小森がやったのかどうなのか、それはわからなかったが、こういう世界にいたら危険はつきものだし、そんな事は微々たるものだ。

テツに会えた……。

これで俺はまた生きていける。

昼はゴロゴロしつつ猫達の世話をし、夜はシャギーソルジャーに出勤する。

淡々とした毎日が繰り返される中で、俺はテツと会う機会をうかがっていた。

刺青も引き続き鮫島さんに頼んでいるが、水野のコスプレショーはとりやめになった。


テツに助けられて1週間目の今日、竜治がふらりとやってきた。
ただ待っていてもキリがないし、この際……思い切って頼んでみる事にした。

「あの竜治さん、俺、田上組長の屋敷に行きたいんですが」

「んん、何故だ?」

「それはその〜、あの、マサアキっていると思うんですが……、マサアキを励ましたいと思って、差し入れなんか持って行きたいな〜と」

「差し入れって、親父の屋敷はムショかよ」

「あ、いえ……、そんなつもりじゃ」

「冗談だ、それよりも……お前を介抱したのは聞いたが、奴はお前を拉致った側だぞ、そこまでするこたぁねーだろ」

竜治が不審に思うのは当然だが、ここは是が非でも連れて行って貰いたい。
出来れば向こうにいる間、一緒にいてくれたら助かる。

「マサアキは浮島で頑張るって、わざわざ俺んとこに言いに来たんです、だから、たまには会いたいかな〜って」

「ふーん……、お前も変わってるよな〜、人がいいっていうか……、あいつな、三下の癖してよくやるんだよ、シマの内情にも詳しいしな、だからな、親父が気に入って、盃はもう交わした、じきに中堅に昇進するだろう」

シマの内情に詳しいのは当たり前だが、それで出世できるなら儲けもんだ。

「そうですか、あの、それで……どうでしょう」

図々しいのはわかっているが、竜治に連れて行って貰うと安全が確保される。

「おお、そりゃまあ〜、構わねーけどよ、親父は確か……出かけて留守だ、連れて行ってやるよ」

「ありがとうございます」

よかった。
これでテツに会える。
と言っても、体から抜け出してないか不安だが、もし抜け出していたら……きっとマンションに戻ってくるだろう。



時刻は昼過ぎ、13時15分。
着替えを済ませて竜治と共に田上組長宅を目指した。

途中で店に寄って貰い、テツの好きだったビーフジャーキーを大量に買った。
車に戻った後、竜治はかなり飛ばして屋敷を目指したので、一時間も経たないうちに屋敷に到着したが、いざ会うとなったらドキドキしてきた。
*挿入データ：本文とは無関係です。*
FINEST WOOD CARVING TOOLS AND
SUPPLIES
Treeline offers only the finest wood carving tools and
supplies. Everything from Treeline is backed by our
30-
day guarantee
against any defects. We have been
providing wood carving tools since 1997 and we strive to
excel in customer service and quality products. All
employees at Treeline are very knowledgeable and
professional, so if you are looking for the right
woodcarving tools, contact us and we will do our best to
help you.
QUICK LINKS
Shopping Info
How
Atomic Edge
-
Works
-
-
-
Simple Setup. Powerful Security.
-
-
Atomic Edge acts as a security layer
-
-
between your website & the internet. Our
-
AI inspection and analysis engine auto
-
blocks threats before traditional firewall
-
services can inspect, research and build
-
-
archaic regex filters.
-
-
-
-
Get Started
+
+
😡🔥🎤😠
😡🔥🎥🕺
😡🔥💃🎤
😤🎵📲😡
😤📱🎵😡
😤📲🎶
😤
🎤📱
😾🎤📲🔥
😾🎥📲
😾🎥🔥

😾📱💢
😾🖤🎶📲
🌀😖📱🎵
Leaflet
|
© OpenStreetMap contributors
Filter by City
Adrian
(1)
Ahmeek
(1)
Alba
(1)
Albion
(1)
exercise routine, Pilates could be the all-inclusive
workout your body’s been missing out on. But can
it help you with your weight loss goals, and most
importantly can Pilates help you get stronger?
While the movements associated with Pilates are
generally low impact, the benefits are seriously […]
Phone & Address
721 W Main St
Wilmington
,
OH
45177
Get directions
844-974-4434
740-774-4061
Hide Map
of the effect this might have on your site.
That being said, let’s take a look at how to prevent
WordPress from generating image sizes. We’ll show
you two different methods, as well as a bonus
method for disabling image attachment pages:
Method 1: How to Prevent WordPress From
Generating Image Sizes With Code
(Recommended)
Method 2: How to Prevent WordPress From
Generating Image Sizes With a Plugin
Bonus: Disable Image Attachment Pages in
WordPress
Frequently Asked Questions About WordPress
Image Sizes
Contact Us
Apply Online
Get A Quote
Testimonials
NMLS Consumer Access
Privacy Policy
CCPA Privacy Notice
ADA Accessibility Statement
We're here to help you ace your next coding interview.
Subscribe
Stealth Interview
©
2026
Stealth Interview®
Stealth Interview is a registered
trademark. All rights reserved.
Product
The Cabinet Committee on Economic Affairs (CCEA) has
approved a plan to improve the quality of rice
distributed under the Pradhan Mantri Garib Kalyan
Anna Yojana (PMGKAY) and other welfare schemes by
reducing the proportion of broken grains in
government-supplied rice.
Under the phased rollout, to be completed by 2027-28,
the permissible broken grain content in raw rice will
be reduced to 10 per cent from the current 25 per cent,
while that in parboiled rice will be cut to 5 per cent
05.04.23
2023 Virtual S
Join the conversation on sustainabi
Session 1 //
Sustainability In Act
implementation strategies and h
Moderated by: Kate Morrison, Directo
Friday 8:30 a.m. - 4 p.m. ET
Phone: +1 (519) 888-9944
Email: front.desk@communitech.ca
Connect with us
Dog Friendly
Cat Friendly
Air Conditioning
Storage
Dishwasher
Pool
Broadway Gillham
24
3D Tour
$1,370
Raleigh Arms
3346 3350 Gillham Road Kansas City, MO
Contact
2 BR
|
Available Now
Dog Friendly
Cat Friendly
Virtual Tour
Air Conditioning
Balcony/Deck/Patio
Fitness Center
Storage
マフィアの豪邸並な屋敷は未だ健在だったが、玄関から中に入ると下っ端が出迎えた。

「ご苦労さまっす」

ジャージを着た若い衆を見た時に、一瞬テツかと思ったが、違っていた。

心中で『ふう〜』っとため息をついて廊下を歩き出した。
以前来た時とさほど変わらなかったが、広間の前にビーナス像みたいな彫像が飾ってあった。

「こんな像は……前はなかったですよね?」

「ああ、姐さんが骨董品屋で買ってきた」

姐さんはSMだけじゃなく、他にも趣味があるらしい。

「そうっすか……」

キッチンの前を通りかかった時に、誰かが出てきた。

「あっ、木下の兄貴、どうもご苦労さんです」

ジャージ姿で頭を下げた男はマサアキだったが、中身はテツだと思われる。
竜治の事をちゃんと兄貴と呼んでいる。

「おうマサアキ、ちょうど良かった、友也がな、おめぇに差し入れしてぇって言って、で、連れてきたんだ」

「友也が……」

テツは顔を上げて俺を見た。

「マサアキ、あの……これを……」

レジ袋に入った山盛りビーフジャーキーを差し出した。

「ん、なんだ? あっ、ビーフジャーキーじゃねーか」

テツは袋を受け取ると、中身をゴソゴソ探って言った。

「うん……、食べてくれ」

「そうか……、へへっ、わりぃな、ありがとよ」

照れ臭そうに笑ったが、その顔はやっぱりテツだ。

「あ、あの……竜治さん、連れてきて貰って図々しいとは思いますが……、マサアキと話がしたい、一緒にいちゃだめですか?」

傍にいたい……。

「ああ、そりゃわざわざ来たんだ、その位構わねーよ、じゃあ……どうするかな、あいた部屋にでも行くか」

「はい、そうして貰えたら……有難いです」

「よし、そしたらな、一階の空き部屋、一番端の部屋だ」

良かった。
個人的な話は出来ないが、これでゆっくり会う事ができる。

「わかりやした、じゃ、何か菓子でも出して、飲み物を持ってめぇりやす」

「ああ、頼むわ、友也、行こう」

竜治が肩を抱いて促してきた。

「はい……」

振り返ってマサアキ兼テツを見た。
テツはキッチンへ向かっているが、霧島の幹部だったのに、そんなのは嘘みたいに下っ端になりきっている。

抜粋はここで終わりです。